TodaysVerse.net
Wives, submit yourselves unto your own husbands, as it is fit in the Lord.
King James Version

Meaning

This verse is part of a section in Paul's letter where he addresses household relationships in first-century Colossae — wives and husbands, children and parents, enslaved people and masters. The word translated "submit" comes from a Greek word that originally carried a sense of voluntary alignment, implying a chosen posture rather than forced compliance. Paul qualifies this instruction significantly with "as is fitting in the Lord," which ties the call to Jesus's own character and example rather than simple cultural custom. Crucially, the very next verse turns immediately to husbands, commanding them to love their wives and not be harsh — a striking demand in a culture where husbands held near-absolute legal authority over their wives.

Prayer

Lord, this verse is hard, and I will not pretend otherwise. Help me approach it with honesty and care — for my own relationships, and for those who have been hurt by how it has been used. Teach me what love looks like when it is truly shaped by you: fierce, humble, and safe. Amen.

Reflection

Few verses create more discomfort in the modern church than this one — and that discomfort is worth sitting with rather than rushing past. For many women, this verse has been used as a tool for control, silencing, or worse, and that history is real and must not be minimized. But it is also worth asking what Paul was actually saying to a first-century household where a husband held unchecked legal power over his wife. In that world, framing the wife's submission as voluntary and bounded by the Lord, and then immediately commanding the husband not to be harsh, was quietly subversive.

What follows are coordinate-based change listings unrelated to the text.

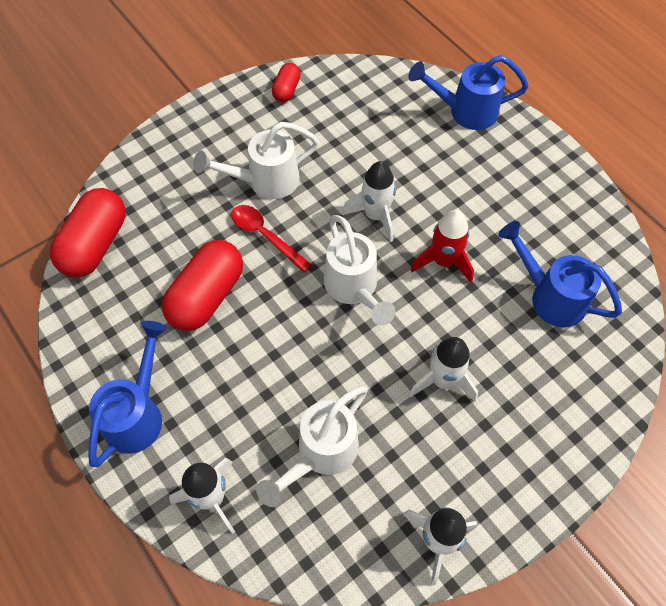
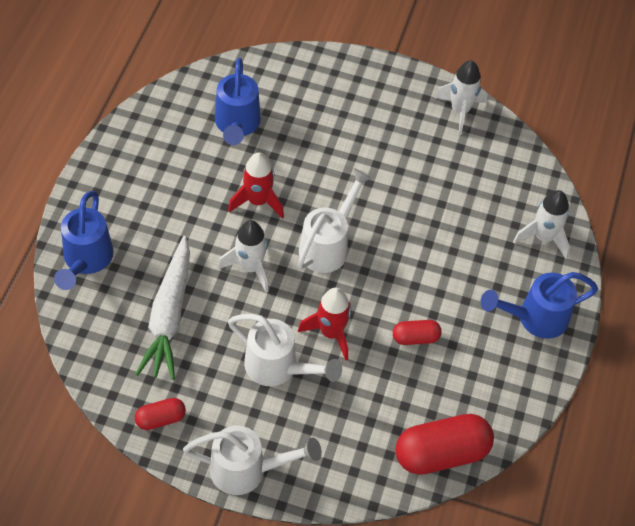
camera: 130 degrees left, 5 degrees down
red capsule [161,240,243,331] -> red capsule [393,320,442,345], size x0.52
red spoon [231,205,312,273] -> red rocket [298,287,351,361]
white watering can [256,386,368,507] -> white watering can moved to [183,426,322,495]
blue watering can [408,55,529,130] -> blue watering can turned 45 degrees clockwise [54,191,114,290]
white rocket [409,337,478,402] -> none
none -> white carrot [136,236,190,380]

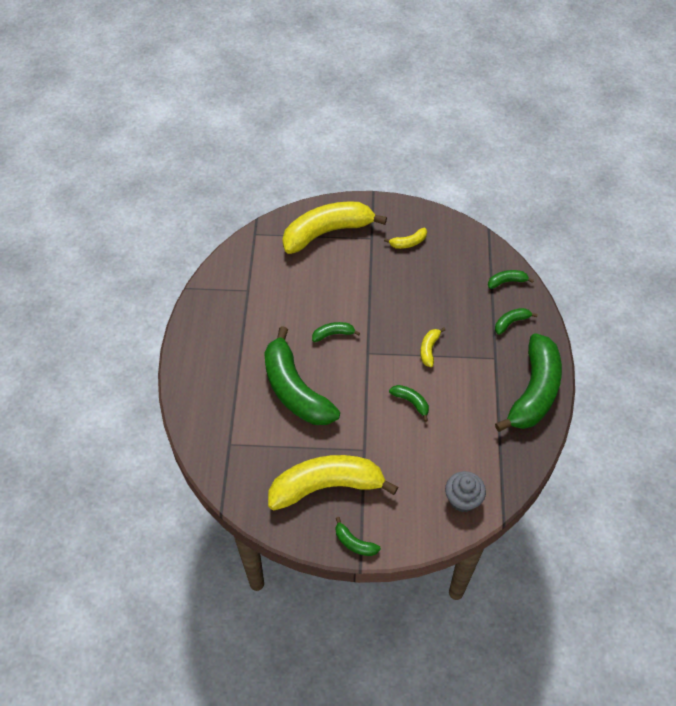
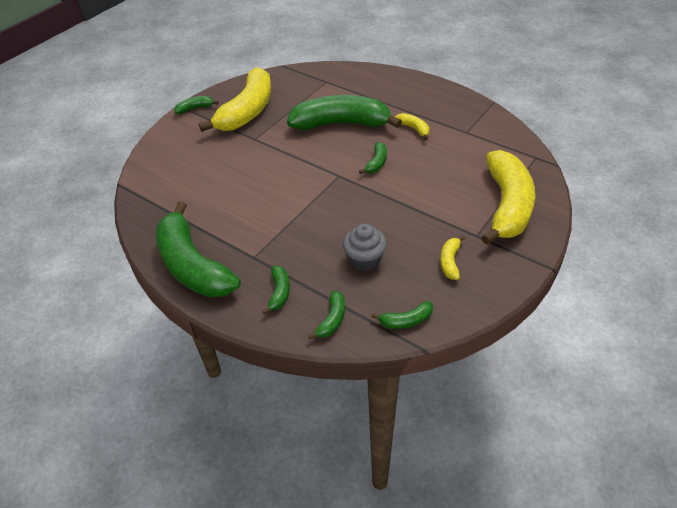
camera: 125 degrees right, 10 degrees down
green banana [389,385,429,422] -> green banana moved to [372,301,433,329]
yellow banana [421,327,445,367] -> yellow banana moved to [395,113,430,140]
grey cupcake [445,471,486,512] -> grey cupcake moved to [343,224,387,271]

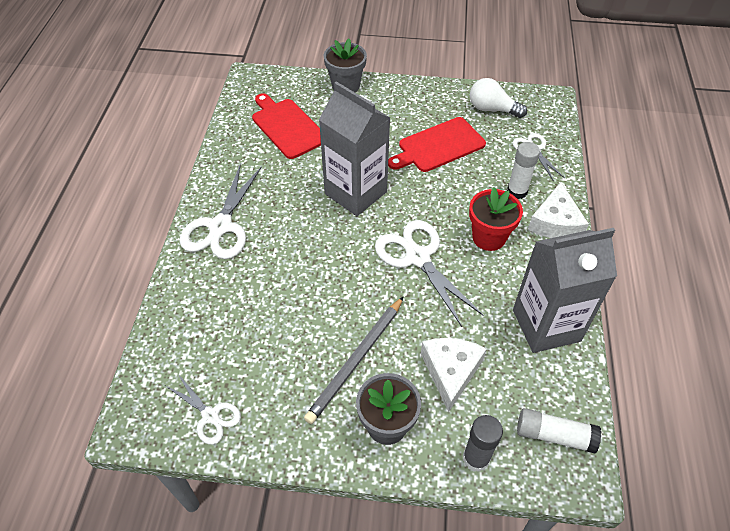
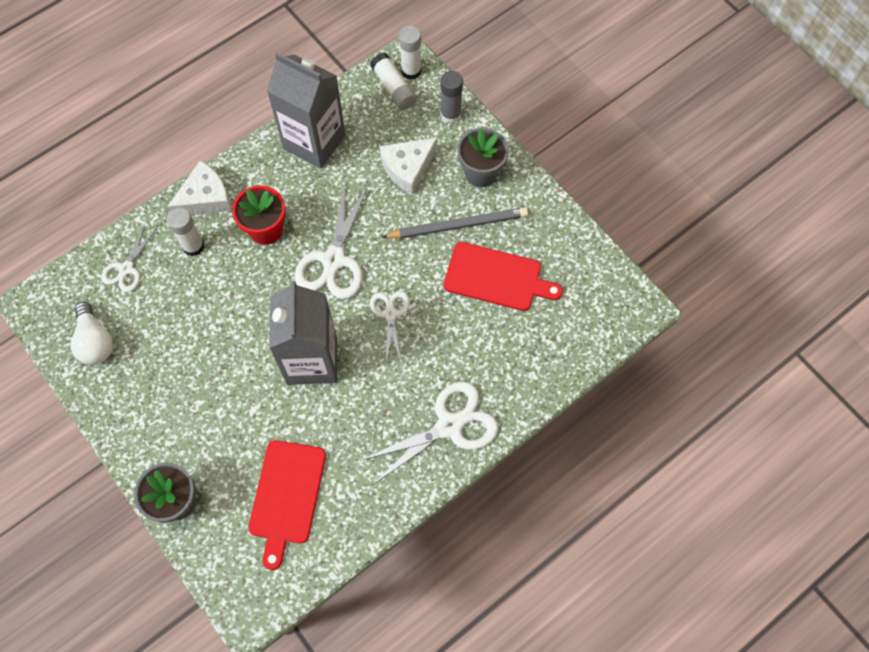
camera: 135 degrees left, 15 degrees up
white scissors [165,374,241,445] -> white scissors moved to [370,291,410,362]
red cutting board [388,117,486,172] -> red cutting board moved to [444,242,563,311]
none -> white glue stick [399,26,422,80]

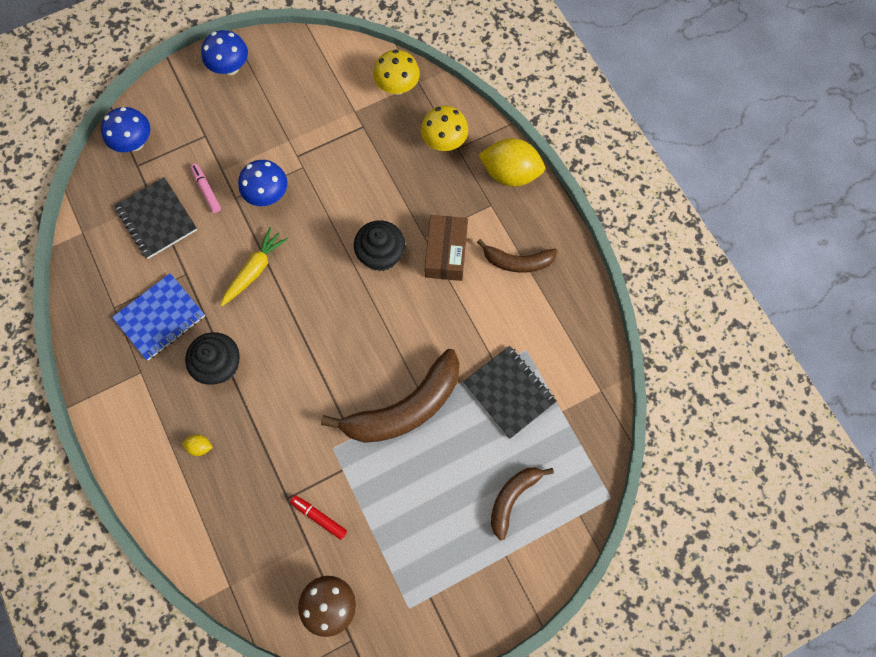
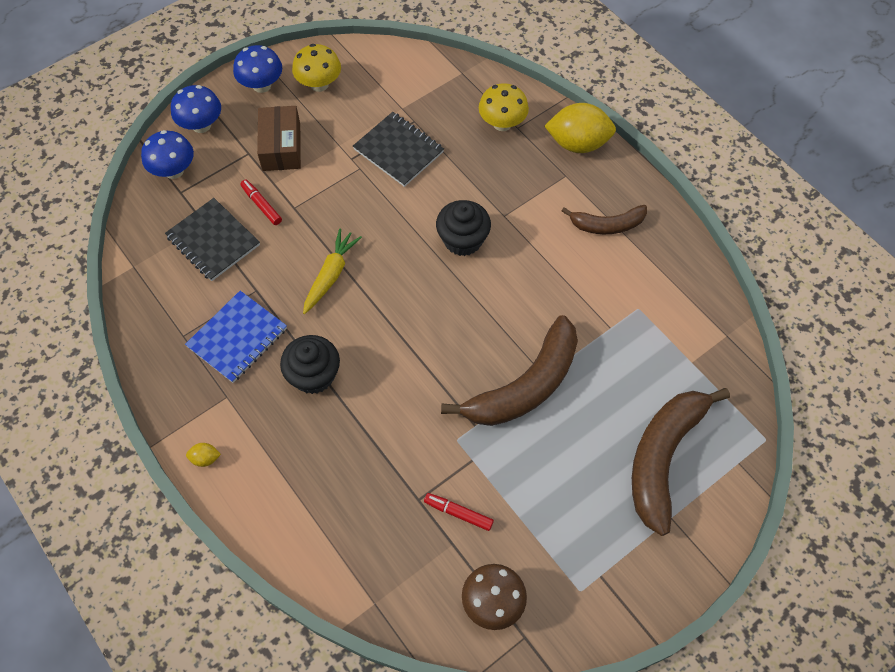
camera: 10 degrees left, 10 degrees down
yellow lemon [182,434,213,456] -> yellow lemon moved to [186,443,221,467]
pink marker [190,164,221,213] -> red marker [240,180,282,225]
blue mushroom [238,160,287,206] -> blue mushroom moved to [171,85,221,133]
yellow mushroom [373,50,420,95] -> yellow mushroom moved to [292,44,341,92]
brown box [425,215,468,281] -> brown box moved to [257,106,301,171]
black notebook [463,346,557,439] -> black notebook moved to [353,112,444,187]
brown banana [491,467,554,541] -> brown banana [632,388,730,536], size x1.76

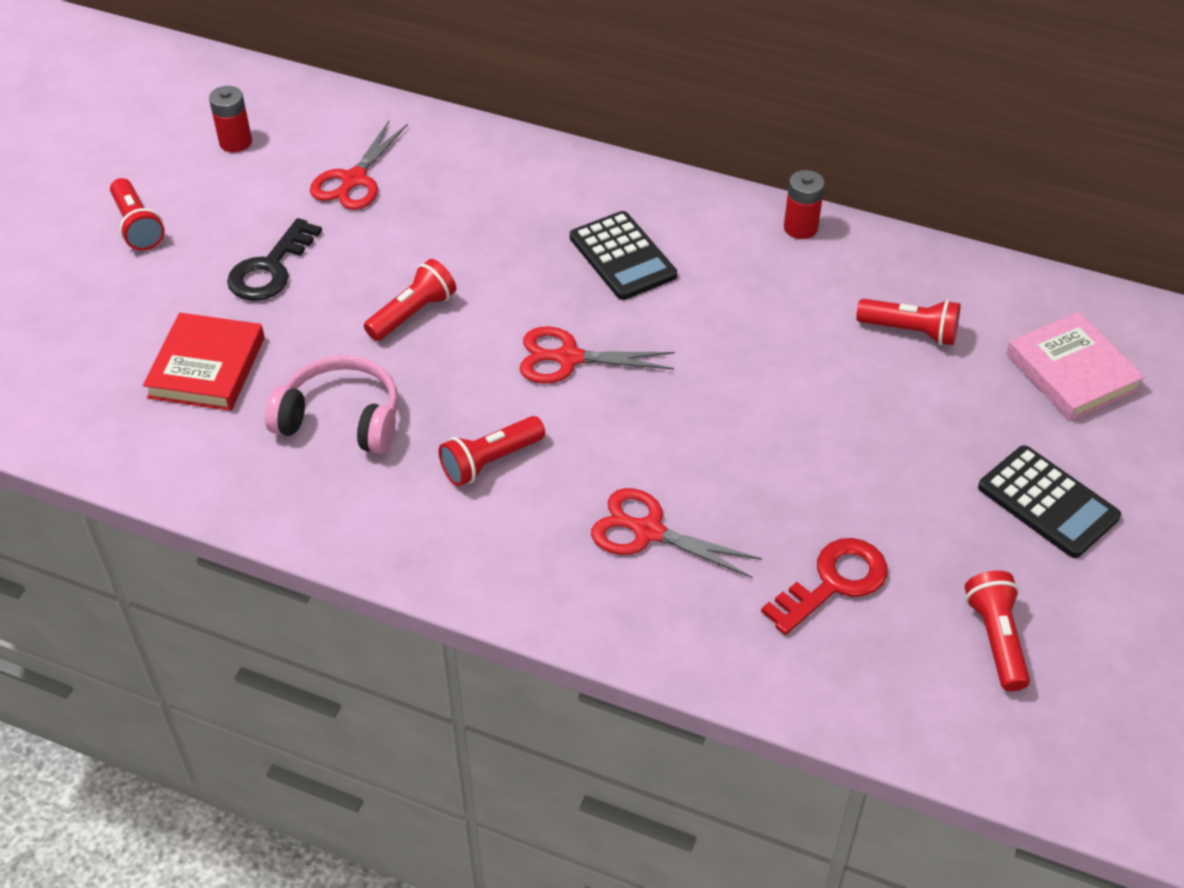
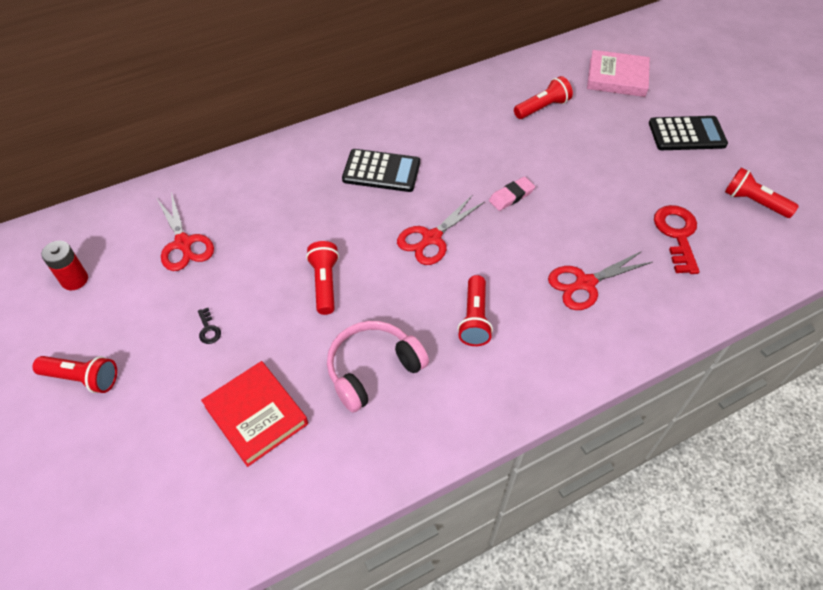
camera: 50 degrees left, 5 degrees up
black key [227,218,322,301] -> black key [198,308,221,344], size x0.46
red battery [784,170,825,239] -> none
none -> pink eraser [489,177,535,211]

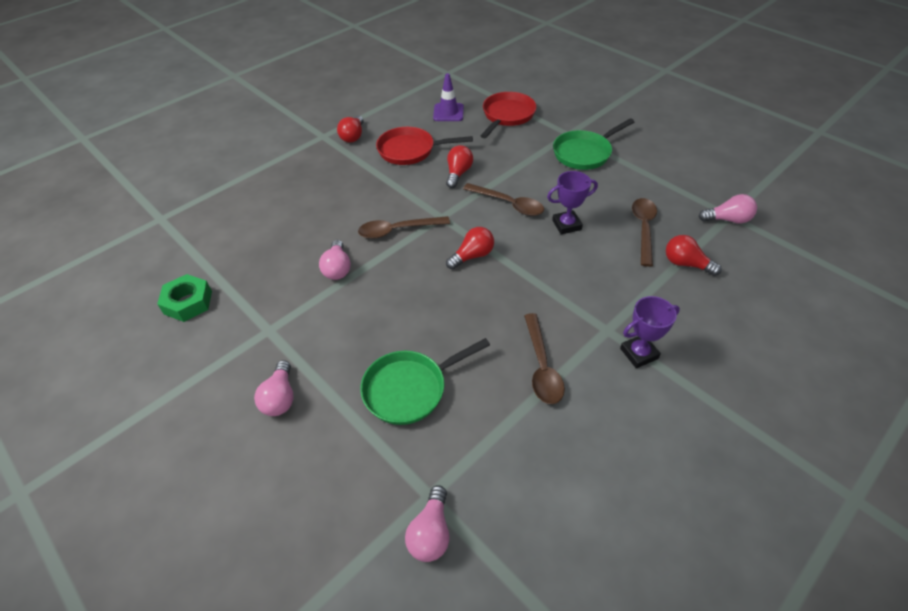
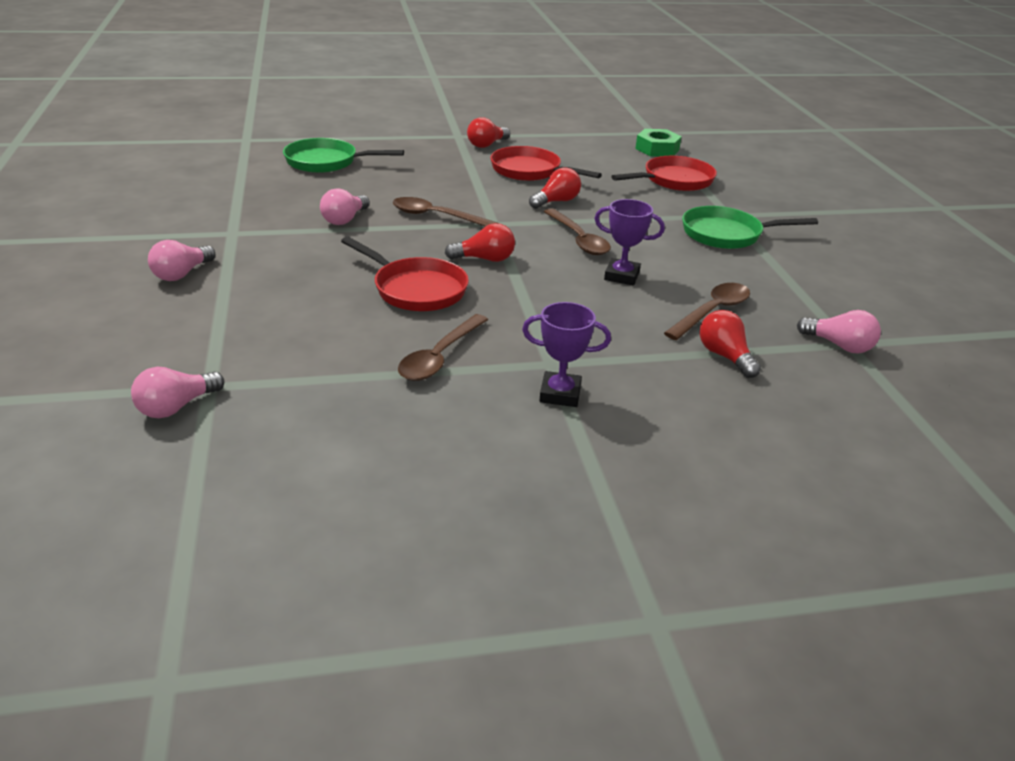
camera: 30 degrees right, 15 degrees down
green nut [157,274,212,322] -> green nut moved to [635,129,682,157]
green pan [360,338,490,425] -> green pan moved to [283,138,404,173]
purple traffic cone [433,73,464,121] -> none
none -> red pan [341,236,469,311]

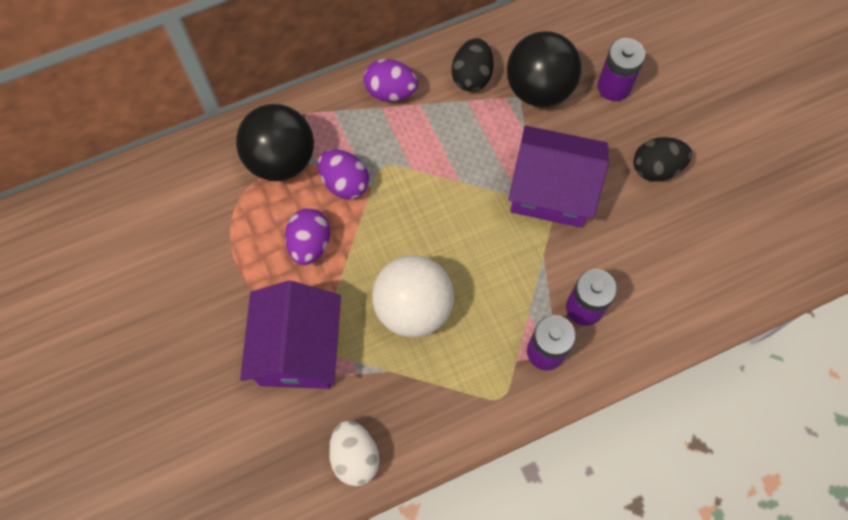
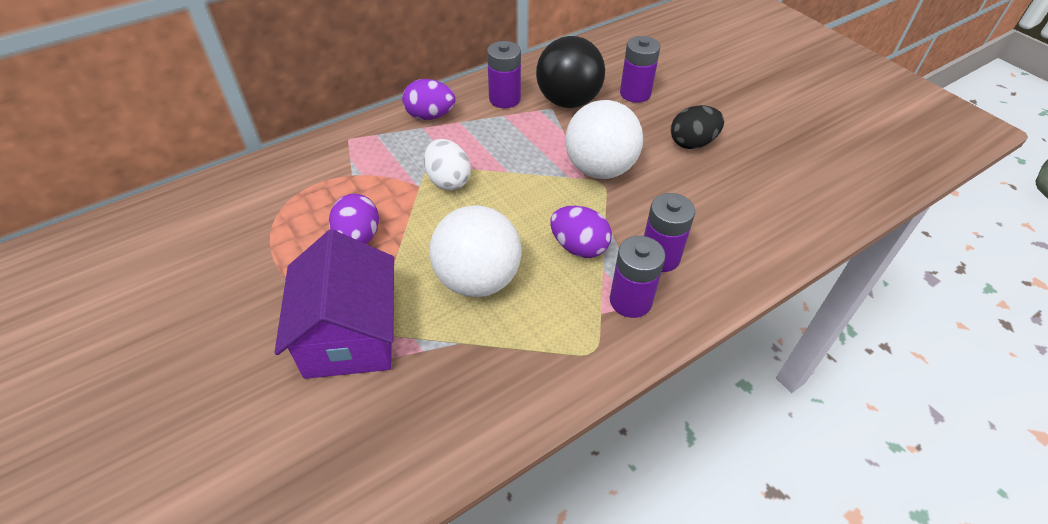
camera: 10 degrees left, 20 degrees down
black ball [236,104,314,181] -> none
purple egg [318,149,369,200] -> purple egg moved to [550,206,612,258]
white egg [329,420,379,486] -> white egg moved to [424,139,471,190]
black egg [452,38,494,92] -> purple battery [487,41,521,108]
purple house [508,126,609,228] -> white ball [565,100,643,179]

The phrase "as is fitting in the Lord" is doing significant work here. It means this submission is not blind or unlimited — it is shaped and bounded by who Jesus is and how he leads. Jesus himself submitted to the Father, washed his disciples' feet, and laid down his life. The picture Paul is painting is not one person dominating another, but two people each choosing a posture of sacrificial love. That is harder and stranger than either simple compliance or simple equality. Where is Jesus calling you to a posture of voluntary humility in your relationships — not because you are lesser, but because love sometimes looks exactly like that?

Discussion Questions

1

What is the cultural and historical context of this verse — who was Paul writing to, and what did voluntary submission mean in a first-century Colossian household?

2

How do you honestly feel when you read this verse, and what experiences, upbringing, or theology shape that reaction in you?

3

This verse has been used to justify control and abuse in marriages — how do we read it responsibly without either dismissing it entirely or using it as a weapon against others?

4

The very next verse tells husbands to love their wives and not be harsh — how does reading both verses together change how you understand verse 18 when read alone?

5

What would mutual, voluntary, sacrificial love look like in one of your closest relationships right now — and what would it cost you to practice it this week?